Sem especificar de quanto será o corte no Sistema S, Guedes argumentou que há um suposto desvio de finalidade com o investimento em "patrocínios" e não só em capacitação profissional. As declarações motivaram uma resposta do diretor estadual do Sesc de São Paulo, Danilo Miranda, em vídeo publicado nas redes sociais. Nele, alega que o Sistema S tem um caráter sociocultural, com ações voltadas para vários campos.

O diretor estadual do Sesc de São Paulo em exercício, Luiz Galina, diz que a possibilidade de cortes é preocupante, mas que até agora o Governo não fez nenhum movimento formal para efetivá-los. "Se houver redução dos recursos, não há outras entidades que possam cumprir o papel que o Sesc tem hoje. A nossa preocupação é democratizar o acesso, fazer com que pessoas de menor renda possam usufruir dessas atividades, que muitas vezes são gratuitas", defende. Também há preocupação de que os cortes de gastos pretendidos pelos novos presidentes do Banco do Brasil e da Caixa Econômica Federal afetem as ações dos centros cultuais mantidos por estas instituições, que em algumas cidades brasileiras são responsáveis por grande parte da agenda cultural disponibilizada para a população.

Lei Rouanet


No centro do furacão das políticas culturais sob Bolsonaro, ainda está a chamada Lei Rouanet, uma controvertida normativa que oferece isenções fiscais às empresas em troca do pagamento de projetos culturais. Aprovada pelo presidente Fernando Collor de Mello em 1991, foi constantemente criticada, mas é o principal meio de financiamento cultural no Brasil. Grande parte dos teatros e museus depende dela. Graças a esta lei, cinco projetos são concretizados por dia desde que entrou em vigor.
A principal crítica é que, embora o Governo deva aprovar os projetos a serem financiados, são os empresários que escolhem o que apoiar. Bolsonaro costuma insistir que essa regra foi usada pelo PT de Lula para “comprar apoio” de artistas famosos. “Vamos eliminar o Ministério da Cultura e teremos apenas um secretário para tratar do assunto. Hoje, o Ministério da Cultura é apenas um centro de negociações da Lei Rouanet”, proclamou Bolsonaro na campanha. Apesar das críticas do presidente, dados do extinto Ministério da Cultura indicam que a Lei Rouanet representa apenas 0,3% das isenções fiscais brasileiras, mas tem um impacto importante na economia: para cada real investido, é gerado 1,59 real.
A atriz Fernanda Montenegro está convencida de que o desaparecimento do ministério prejudicará a produção teatral em particular. E está irritada, tanto que fez uma declaração no Domingão do Faustão: “Eles nos tratam como se fôssemos fora da lei”, disse em um dos programas de domingo de maior audiência da televisão brasileira. “Não somos ladrões da Lei Rouanet. Que procurem os verdadeiros corruptos deste país!”. A atriz sustenta que o presidente “acusou de maneira violenta” o pessoal do teatro porque a criticada lei é sua principal fonte de financiamento.

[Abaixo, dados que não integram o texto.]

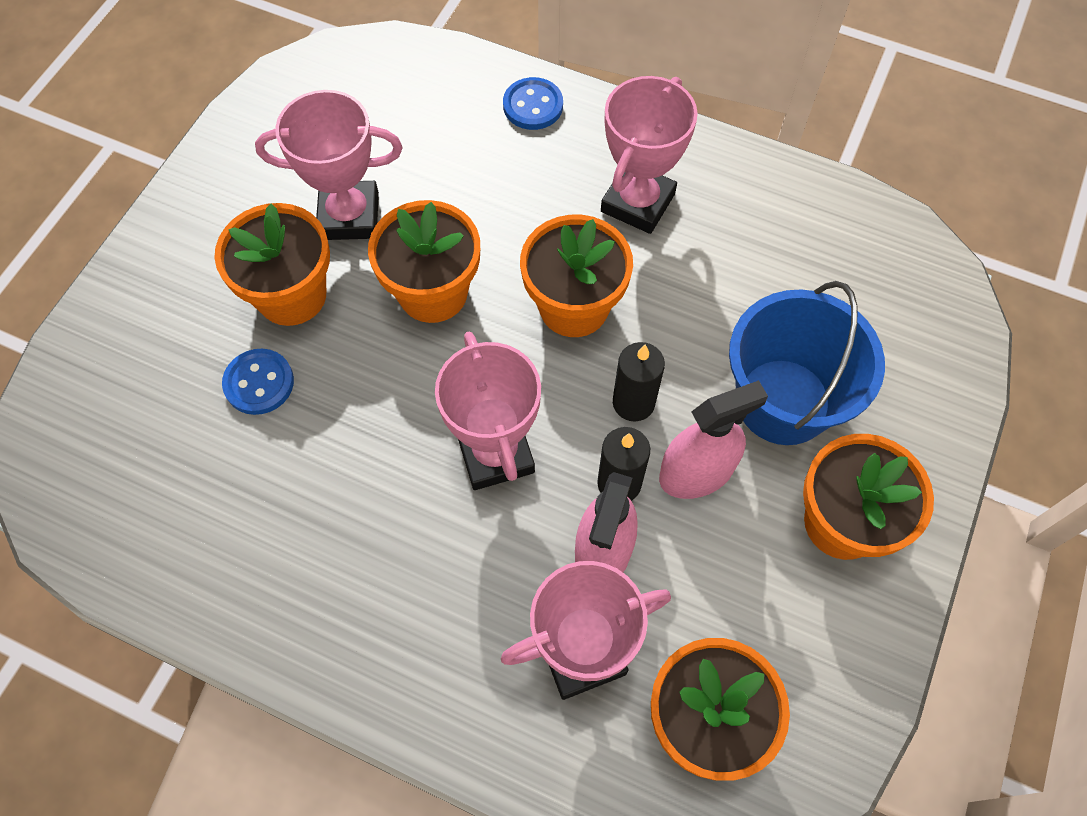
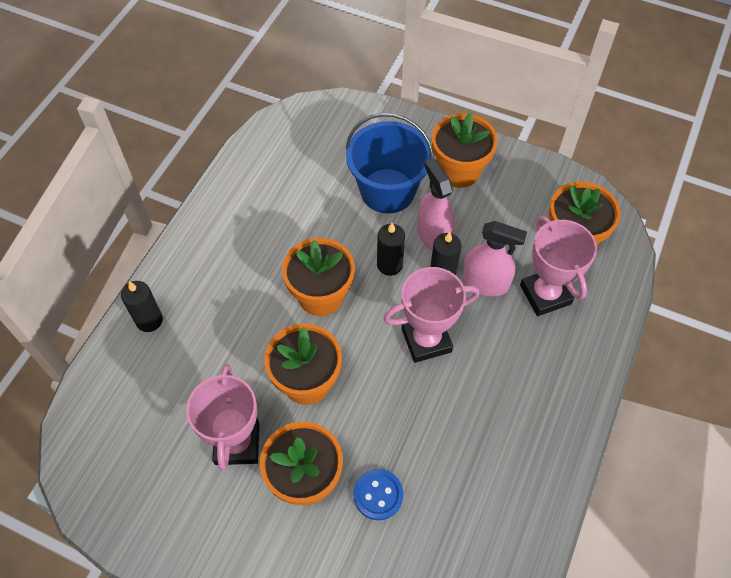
camera: 90 degrees left, 5 degrees down
blue button [503,77,563,130] -> black candle [121,281,163,332]
pink trophy [601,76,698,234] -> none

O cantor Gilberto Gil, que foi ministro da Cultura em um dos Governos Lula, lamenta o fechamento do ministério, porque acredita que o Brasil “teria mais condições de responder às demandas da cultura”, mas pondera que a política cultural sob Bolsonaro ainda é uma incógnita. “Vamos ver como a política cultural chegará ao Governo, qual será o grau de prestígio”, disse em entrevista à Folha de S.Paulo. Apesar de suas críticas e discursos, o presidente anunciou que manterá a polêmica Lei Rouanet, mas submetida a auditorias.